Content starts
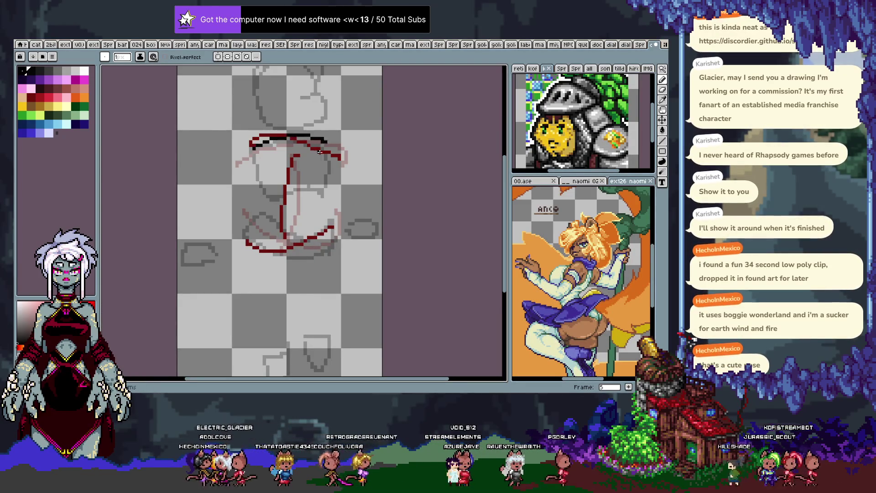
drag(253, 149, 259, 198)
Content ends
Content starts
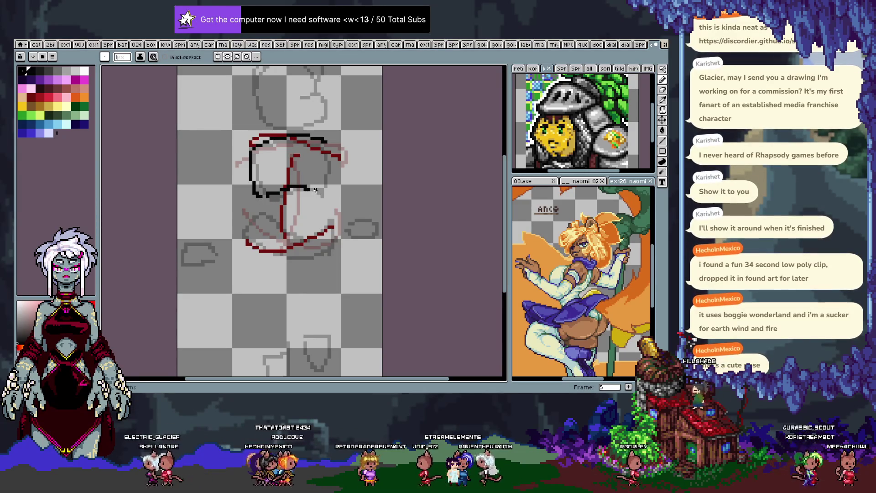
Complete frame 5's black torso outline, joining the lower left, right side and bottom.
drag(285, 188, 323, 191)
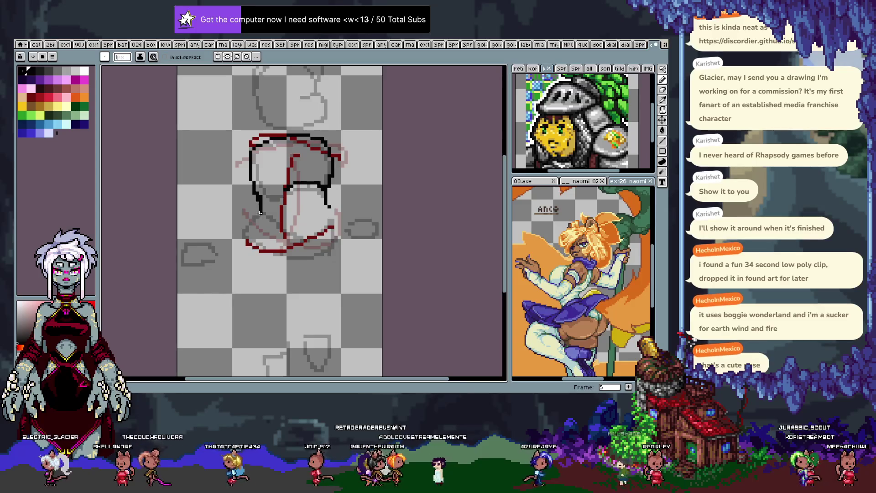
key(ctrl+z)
Content ends
_ASSIGNED TASK_
Lines that contain "drag" are to be copied from the records above.

_YOUR SOLUTION_
drag(253, 149, 259, 198)
drag(285, 188, 323, 191)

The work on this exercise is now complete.